J’entends revenir sur un débat qui a débuté à l’Assemblée nationale et qui a malheureusement été écourté du seul fait de votre refus de le mener à son terme, madame la ministre.
En effet, nombreux ont été les députés, principalement de l’opposition, à souligner que l’article 8 faisait référence à une expression qui, selon le contexte, prêtait à débat et à analyses divergentes.
Ainsi la rédaction qui nous est proposée par le II de cet article pour l’article L. 6146-2 du code de la santé publique prévoit-elle : « Les professionnels de santé mentionnés au premier alinéa – c’est-à-dire les médecins, sages-femmes et odontologistes autorisés à exercer à titre libéral dans les établissements publics de santé – participent aux missions de l’établissement dans le cadre d’un contrat conclu avec l’établissement de santé, qui fixe les conditions et modalités de leur participation et assure le respect des garanties mentionnées à l’article L. 6112-3. Ce contrat est approuvé par le directeur général de l’agence régionale de santé et de l’autonomie ».
Je dois avouer ma perplexité quant à cette notion de participation. S’il s’agit de la participation technique, c’est-à-dire si le contrat précise les modalités d’application, les règles de travail des médecins concernés dans les établissements publics de santé, alors, j’en resterai là. Mais on peut appréhender cette notion de participation dans une perspective plus comptable, financière. Je crains fort qu’il ne s’agisse bien de cela, ici !
L’article 8 est naturellement à rapprocher de ceux que nous avons déjà étudiés et qui instauraient des modes d’intéressement collectif. Nous avons eu l’occasion de les dénoncer au cours de nos débats et d’en demander, en vain, la suppression.
Le doute est d’autant plus grand que l’exposé des motifs du projet de loi tel qu’il a été déposé à l’Assemblée nationale indique clairement que l’objectif est « d’instituer des modalités d’intéressement financier des personnels » et que vous avez vous-même reconnu, madame la ministre, que, comme aux articles 6 et 7, il s’agissait d’un intéressement collectif.
Cette fois, madame la ministre, il ne s’agit plus de personnel public : il s’agit de personnel privé, dont la rémunération par les établissements publics de santé peut donc être tout autre que celle que prévoit la T2A, c’est-à-dire plus attractive.

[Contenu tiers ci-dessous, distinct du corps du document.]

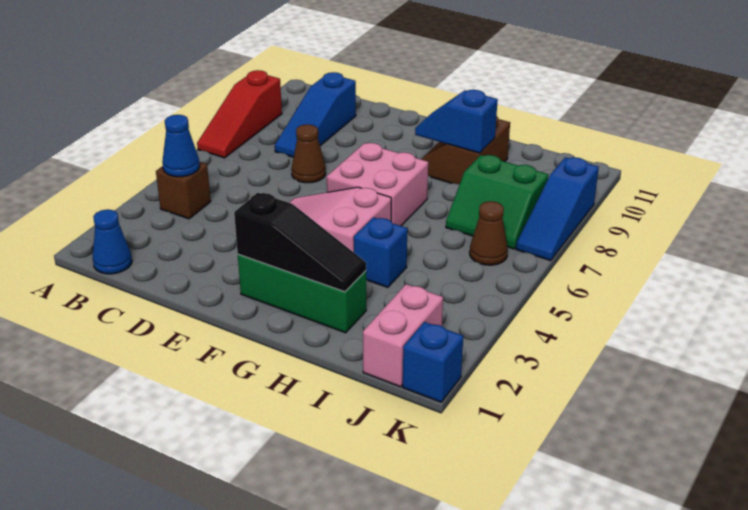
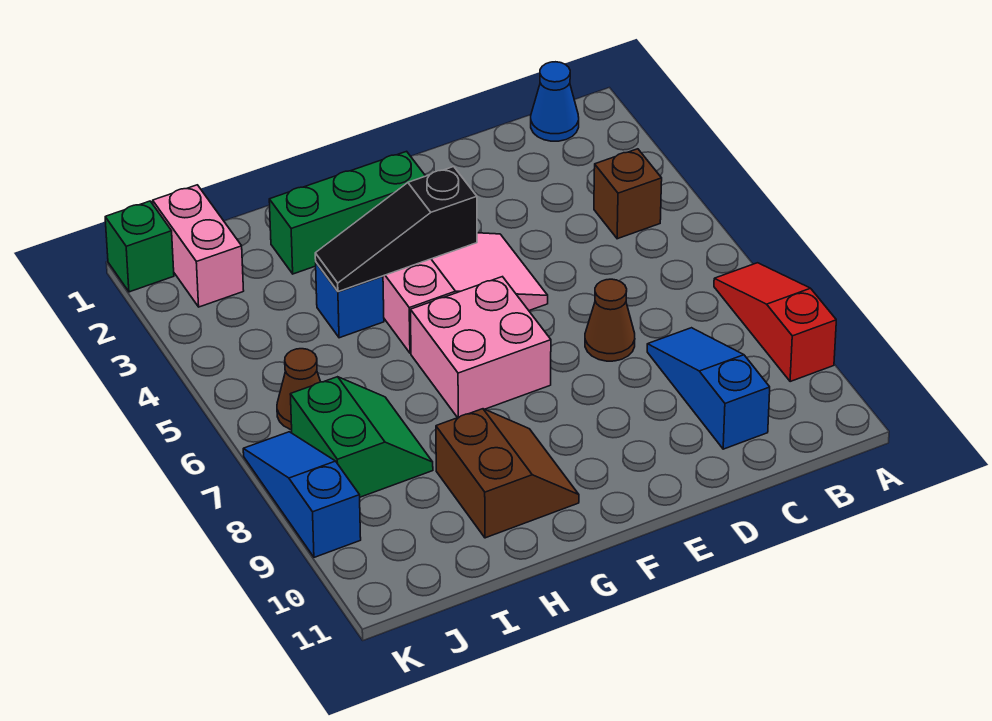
blue cone B4 level 2 -> none
black slope F2:H2 level 2 top F -> black slope F4:H4 level 2 top F
blue slope G9:H9 level 2 top H -> none
green slope I7:J8 level 1 top 8 -> green slope I7:J8 level 1 top J
blue brick K1 level 1 -> green brick K1 level 1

Qui plus est, l’article 8 fait également référence à la rédaction proposée dans le projet de loi pour l’article L. 6112-3 du code de la santé publique, qui définit les obligations de missions de service public. Cependant, il prévoit non pas la garantie, mais uniquement « la possibilité d’être pris en charge aux tarifs fixés par l’autorité administrative » ou aux tarifs conventionnels. Qu’est-ce qu’un droit qui est limité à une simple possibilité ?
Cela n’est pas sans me rappeler ce qui existe dans les universités, où les étudiants ont la possibilité de ne pas payer certains frais d’inscription, mais dans les faits, notamment par manque d’information, sont contraints de les acquitter ! Il y a décidément beaucoup d’analogies entre ce projet de loi et les textes relatifs aux universités !
Il n’en demeure pas moins, et ce sera ma conclusion, qu’avec votre gouvernement les médecins libéraux exerçant dans les établissements publics de santé ont tout à gagner de l’adoption de cet article, puisqu’ils pourraient percevoir une rémunération autre que les médecins hospitaliers publics, bénéficier d’un intéressement individuel, et obtenir des patients les moins bien informés le paiement de dépassements d’honoraires.